#### Direction
Return the stretch of the steelhead fly-fishing thread from "# What does" through "(Nov 6, 2007)", copied word for word.

-------- Page excerpt

# What does not work for fall Steelhead?



## Steelheader88 (Aug 14, 2008)

Excuse my ignorance. I had great luck last spring Steelhead fishing on the fly, and there is nothing better... I tied my own flies which consisted of various nymphs, sucker spawns, and egg patterns. I did not use many streamer type flies, and when I did, was very VERY unsucessful. SO I ask, can the above mentioned patterns, and other patterns like them be used EFFECTIVELY in fall, or are they mostly spring patterns? I am currently focusing on various streamers, clouser, whoolies etc. and know these are valuable fall fare.? Also, does anybody else tie maggot balls? These have proved deadly. Thank you for any answers or input.


----------



## Flyfish Dog (Nov 6, 2007)

Sitting at home in front of the TV! 
Only weay is to experiment and stick with what you have confidence with!


----------



## Tall cool one (Jul 13, 2006)

maggot balls,I laugh every time I see them as they do not exist anywhere but on a baitfishers hook. Not sure what they think it is but I know steel will take them.
Streamers work well for steel,esp if the water is 45degF and up. Muddlers are a favorite of mine,esp w/ a couple rubber legs on ea side before you tie in the head. Rabbit strips in white.olive or blalck are good too.Arctic fox fur for streamers(or marabou,but less durable) on #'s4-10,tied slim in wht,blk over wht,grey over wht,olive over white ,all w/ a lil but of flash and tinsel body.Locate an area w/ fish ,cast up and across and let it swing out in front of them,don't strip unless the water is slow,just use the current,too fast and they'll turn away. Stream trout like an active strip but salmon and steel like it slower,the speed of the current pushing the belly of line w/ an occaisional mend back up to slow it down along w/ lil twitches and pulses w/ the rod tip,works for me,TC1


----------



## riverKing (Jan 26, 2007)

can I catch them on dries??? I wanna skate bombers has anyone tried it on erie fish


----------



## Tall cool one (Jul 13, 2006)

I catch them on the aforementioned muddlers before they get soaked and sink right away.The Pa fish that come in earlier in the fall than the Manistees take off the surface better'n Man's,mid-late Oct. If ya have any cicada patterns left from this summer try them. TC1


----------



## ngski (Aug 16, 2005)

Tall cool one said:


> maggot balls,I laugh every time I see them as they do not exist anywhere but on a baitfishers hook. Not sure what they think it is but I know steel will take them.


Confirmed, maggot flies do work, if the water is slightly stained, then a little dip in berkley trout scent to give it an extra kick works great. The other day I drifted with a prince / maggot fly combo and had my fly rod ripped from my hand (not really) but the steelie took the maggot fly. 

The other thing that doesn't work, low water conditions and crowds of people working a hole that has 3 fish in it. Ohhhh almost forgot, leaves.


----------



## Steelheader88 (Aug 14, 2008)

Are people catching alot of steelhead right now? I am hearing some stories and caught one today but it was odd. I have been fishing various holes in rocky river all the way north to as far south as grafton road? what gives?


----------



## Fishaholic69 (Apr 6, 2007)

I had all my luck in the spring with clousers and no eggs but I now learned clousers are even better and will work great in the fall for agressive fresh run steel. I would say stick with the streamer patterns and swing them downstream through the deep holes.

----------------
-------- Stored rows

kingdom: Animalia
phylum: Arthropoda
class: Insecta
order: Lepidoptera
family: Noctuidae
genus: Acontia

----------------
-------- Stored rows

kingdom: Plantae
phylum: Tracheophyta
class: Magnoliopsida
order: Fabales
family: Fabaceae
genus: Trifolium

----------------
-------- Stored rows

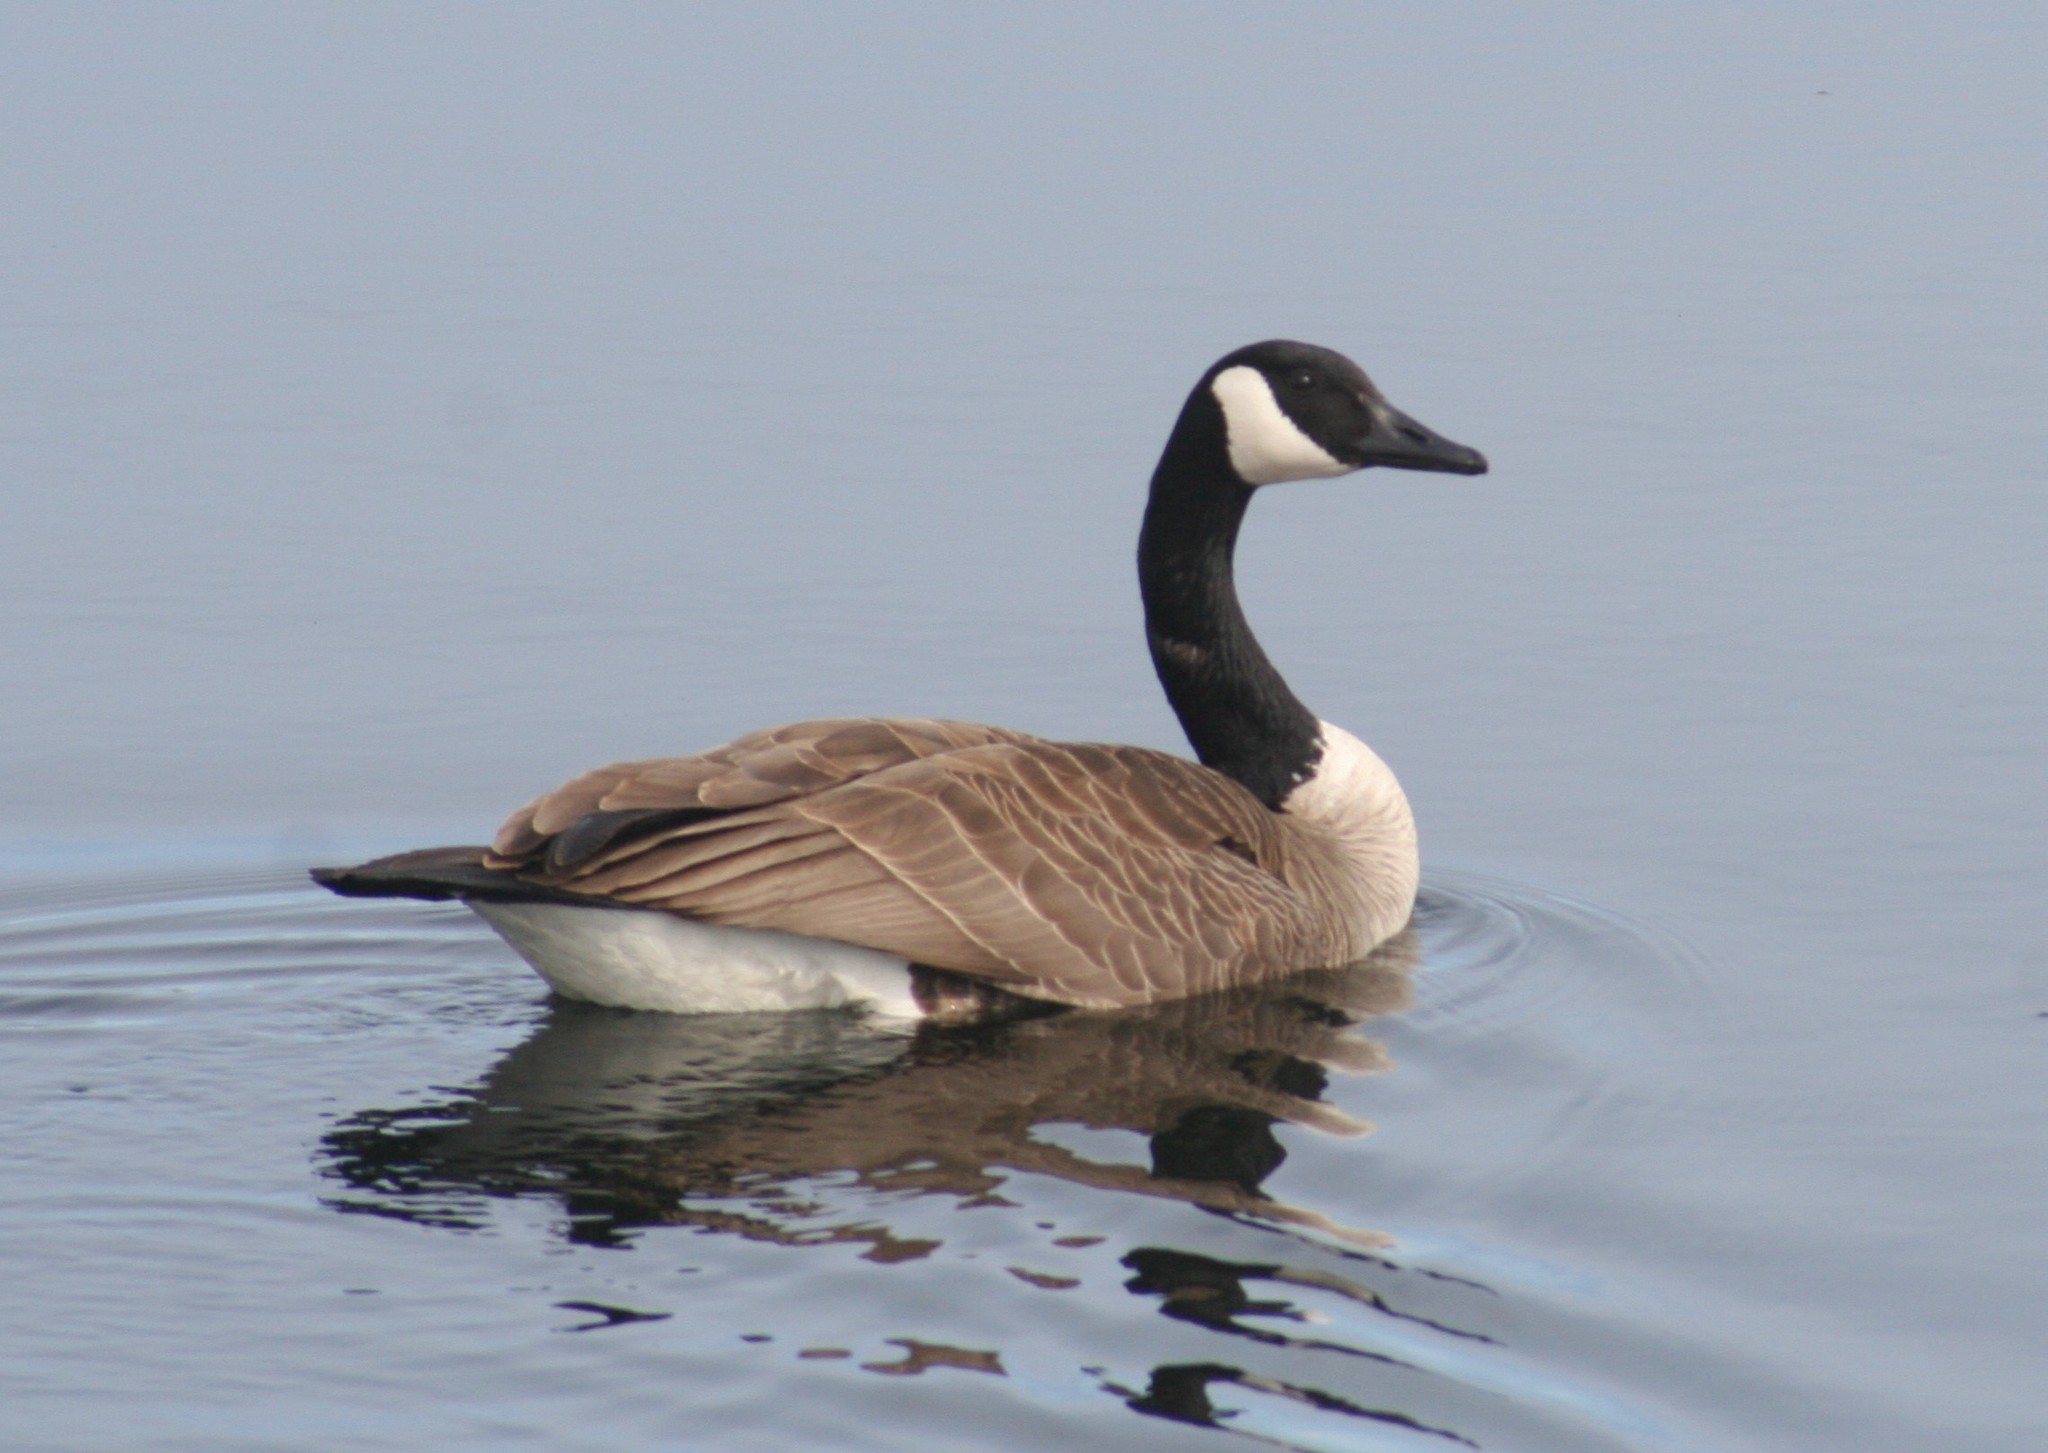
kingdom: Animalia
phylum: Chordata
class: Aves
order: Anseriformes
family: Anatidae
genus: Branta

----------------

#### Exercise answer
# What does not work for fall Steelhead?



## Steelheader88 (Aug 14, 2008)

Excuse my ignorance. I had great luck last spring Steelhead fishing on the fly, and there is nothing better... I tied my own flies which consisted of various nymphs, sucker spawns, and egg patterns. I did not use many streamer type flies, and when I did, was very VERY unsucessful. SO I ask, can the above mentioned patterns, and other patterns like them be used EFFECTIVELY in fall, or are they mostly spring patterns? I am currently focusing on various streamers, clouser, whoolies etc. and know these are valuable fall fare.? Also, does anybody else tie maggot balls? These have proved deadly. Thank you for any answers or input.


----------



## Flyfish Dog (Nov 6, 2007)